While most peanut meal goes to animal feed, food-grade versions are finding their way into human diets. Defatted peanut flour, which is essentially finely milled peanut meal, shows up in baked goods, extruded snacks, meat substitutes, and dairy alternatives. Researchers have also used peanut meal as a primary ingredient in composite snacks, combining it with sorghum and okra to create shelf-stable products.

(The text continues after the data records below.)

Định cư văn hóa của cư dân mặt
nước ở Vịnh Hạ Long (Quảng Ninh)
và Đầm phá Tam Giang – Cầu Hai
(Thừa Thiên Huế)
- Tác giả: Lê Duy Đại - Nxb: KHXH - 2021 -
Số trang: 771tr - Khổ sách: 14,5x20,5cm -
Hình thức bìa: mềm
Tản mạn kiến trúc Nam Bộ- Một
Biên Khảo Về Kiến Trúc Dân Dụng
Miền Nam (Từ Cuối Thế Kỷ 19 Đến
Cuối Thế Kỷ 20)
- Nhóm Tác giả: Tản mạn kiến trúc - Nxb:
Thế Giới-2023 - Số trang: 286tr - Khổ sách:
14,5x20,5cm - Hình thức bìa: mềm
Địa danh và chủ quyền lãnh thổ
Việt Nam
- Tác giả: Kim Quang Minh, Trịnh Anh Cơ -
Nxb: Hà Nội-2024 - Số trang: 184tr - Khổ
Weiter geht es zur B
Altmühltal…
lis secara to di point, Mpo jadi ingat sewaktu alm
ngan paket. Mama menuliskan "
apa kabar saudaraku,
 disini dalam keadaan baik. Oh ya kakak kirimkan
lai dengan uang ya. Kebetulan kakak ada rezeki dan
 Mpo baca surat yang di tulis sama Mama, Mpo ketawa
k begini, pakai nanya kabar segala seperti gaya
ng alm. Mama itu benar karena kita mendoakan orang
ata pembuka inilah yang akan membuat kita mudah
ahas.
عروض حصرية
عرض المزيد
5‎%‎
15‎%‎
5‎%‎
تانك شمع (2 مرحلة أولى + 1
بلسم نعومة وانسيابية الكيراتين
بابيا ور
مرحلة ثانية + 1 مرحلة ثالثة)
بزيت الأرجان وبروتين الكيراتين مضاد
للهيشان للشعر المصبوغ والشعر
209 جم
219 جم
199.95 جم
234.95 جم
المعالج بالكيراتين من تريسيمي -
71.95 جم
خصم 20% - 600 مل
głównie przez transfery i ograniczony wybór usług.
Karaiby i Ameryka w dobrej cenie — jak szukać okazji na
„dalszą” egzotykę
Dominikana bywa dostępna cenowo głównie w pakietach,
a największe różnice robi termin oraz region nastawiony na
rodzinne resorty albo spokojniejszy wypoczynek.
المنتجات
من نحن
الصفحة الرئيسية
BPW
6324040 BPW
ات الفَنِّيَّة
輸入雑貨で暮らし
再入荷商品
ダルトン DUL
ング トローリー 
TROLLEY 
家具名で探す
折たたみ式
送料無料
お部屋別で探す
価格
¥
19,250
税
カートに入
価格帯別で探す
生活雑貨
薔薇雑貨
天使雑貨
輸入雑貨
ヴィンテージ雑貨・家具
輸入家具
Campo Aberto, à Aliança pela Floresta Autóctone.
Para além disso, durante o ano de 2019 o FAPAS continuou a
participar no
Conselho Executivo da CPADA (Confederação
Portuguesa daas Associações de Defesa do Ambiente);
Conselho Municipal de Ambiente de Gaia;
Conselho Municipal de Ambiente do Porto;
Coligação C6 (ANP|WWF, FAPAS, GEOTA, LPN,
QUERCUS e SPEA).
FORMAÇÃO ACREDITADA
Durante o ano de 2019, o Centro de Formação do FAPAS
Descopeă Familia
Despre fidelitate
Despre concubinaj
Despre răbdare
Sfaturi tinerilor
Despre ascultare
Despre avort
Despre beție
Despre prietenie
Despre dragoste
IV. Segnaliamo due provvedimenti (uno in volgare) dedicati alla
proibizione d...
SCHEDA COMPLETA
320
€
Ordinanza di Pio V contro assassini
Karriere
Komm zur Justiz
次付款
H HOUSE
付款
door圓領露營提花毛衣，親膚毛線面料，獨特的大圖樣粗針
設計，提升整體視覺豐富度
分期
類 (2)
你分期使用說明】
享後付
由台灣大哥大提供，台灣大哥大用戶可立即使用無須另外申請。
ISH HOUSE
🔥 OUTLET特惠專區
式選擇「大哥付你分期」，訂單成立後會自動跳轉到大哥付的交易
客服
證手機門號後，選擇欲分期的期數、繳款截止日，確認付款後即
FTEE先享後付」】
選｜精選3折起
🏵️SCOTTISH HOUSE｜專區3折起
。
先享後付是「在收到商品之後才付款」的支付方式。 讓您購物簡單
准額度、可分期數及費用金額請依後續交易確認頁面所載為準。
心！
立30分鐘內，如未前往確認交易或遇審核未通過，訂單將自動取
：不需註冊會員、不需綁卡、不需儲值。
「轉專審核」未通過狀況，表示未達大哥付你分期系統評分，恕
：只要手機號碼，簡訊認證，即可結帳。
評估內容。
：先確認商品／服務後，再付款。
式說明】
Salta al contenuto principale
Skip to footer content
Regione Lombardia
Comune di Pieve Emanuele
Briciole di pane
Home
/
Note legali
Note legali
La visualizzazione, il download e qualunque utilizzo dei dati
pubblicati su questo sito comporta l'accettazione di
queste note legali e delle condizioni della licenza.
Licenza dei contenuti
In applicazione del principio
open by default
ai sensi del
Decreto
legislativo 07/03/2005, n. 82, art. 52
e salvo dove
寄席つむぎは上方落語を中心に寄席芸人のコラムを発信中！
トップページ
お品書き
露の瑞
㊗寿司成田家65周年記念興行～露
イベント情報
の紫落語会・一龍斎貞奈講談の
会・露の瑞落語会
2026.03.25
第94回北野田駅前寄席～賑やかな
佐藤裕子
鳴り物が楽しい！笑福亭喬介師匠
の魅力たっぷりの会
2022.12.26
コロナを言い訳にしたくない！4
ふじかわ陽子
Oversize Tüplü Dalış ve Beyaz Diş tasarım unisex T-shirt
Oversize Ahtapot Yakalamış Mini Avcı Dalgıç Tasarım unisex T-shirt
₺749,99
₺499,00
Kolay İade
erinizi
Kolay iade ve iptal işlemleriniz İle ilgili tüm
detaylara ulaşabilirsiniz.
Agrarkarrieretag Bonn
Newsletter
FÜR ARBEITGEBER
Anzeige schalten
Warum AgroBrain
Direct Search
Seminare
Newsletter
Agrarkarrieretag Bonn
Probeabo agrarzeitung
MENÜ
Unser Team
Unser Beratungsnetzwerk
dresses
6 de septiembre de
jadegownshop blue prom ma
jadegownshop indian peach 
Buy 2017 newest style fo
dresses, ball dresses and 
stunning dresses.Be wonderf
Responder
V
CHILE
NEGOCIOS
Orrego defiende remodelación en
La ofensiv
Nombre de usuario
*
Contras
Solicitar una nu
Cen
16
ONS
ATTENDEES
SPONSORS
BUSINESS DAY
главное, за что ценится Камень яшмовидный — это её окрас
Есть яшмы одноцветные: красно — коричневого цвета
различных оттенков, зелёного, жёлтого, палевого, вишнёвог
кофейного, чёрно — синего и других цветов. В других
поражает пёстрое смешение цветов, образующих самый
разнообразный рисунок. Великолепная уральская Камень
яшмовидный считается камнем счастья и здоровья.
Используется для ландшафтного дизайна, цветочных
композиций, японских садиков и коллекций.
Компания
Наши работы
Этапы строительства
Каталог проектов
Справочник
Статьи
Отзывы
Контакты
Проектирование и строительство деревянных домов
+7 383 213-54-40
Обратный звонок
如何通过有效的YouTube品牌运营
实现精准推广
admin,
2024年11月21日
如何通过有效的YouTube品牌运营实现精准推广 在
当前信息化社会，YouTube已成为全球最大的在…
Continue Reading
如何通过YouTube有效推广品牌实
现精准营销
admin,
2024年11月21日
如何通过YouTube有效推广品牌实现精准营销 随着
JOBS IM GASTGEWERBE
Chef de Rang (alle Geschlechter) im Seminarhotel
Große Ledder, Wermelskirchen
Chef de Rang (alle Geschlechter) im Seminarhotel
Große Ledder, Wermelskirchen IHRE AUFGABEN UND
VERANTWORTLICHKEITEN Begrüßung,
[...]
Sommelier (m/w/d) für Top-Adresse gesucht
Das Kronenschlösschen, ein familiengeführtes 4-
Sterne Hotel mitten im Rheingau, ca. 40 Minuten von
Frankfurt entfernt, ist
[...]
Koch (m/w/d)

One of the more novel applications is plant-based meat. Using high-water extrusion, peanut meal proteins can be unfolded and reorganized into fibrous structures that mimic the texture of animal meat. The proteins reform through hydrogen bonds and other molecular interactions, gradually building a layered, meat-like structure. Peanut meal can also be enzymatically broken down into protein hydrolysates, which are used as flavor enhancers or functional ingredients in processed foods.

Use as Organic Fertilizer

Gardeners and organic farmers use peanut meal as a slow-release nitrogen source. Peanut seed meal has an approximate NPK ratio of 3.6-0.7-0.45, meaning it’s relatively high in nitrogen with modest phosphorus and potassium. That makes it well suited for feeding leafy plants and building soil organic matter over time. Peanut shells offer a different profile at 0.8-0.15-0.5, contributing more to soil structure than nutrition. Interestingly, burned peanut shell ash flips the ratio entirely to 0-1.23-6.45, making it a potassium-heavy amendment.

Because peanut meal breaks down gradually through microbial activity in the soil, it feeds plants over weeks rather than delivering a quick hit of nutrients. This makes it popular in organic gardening where synthetic fertilizers aren’t used. It’s typically worked into the top few inches of soil or used as a side dressing around established plants.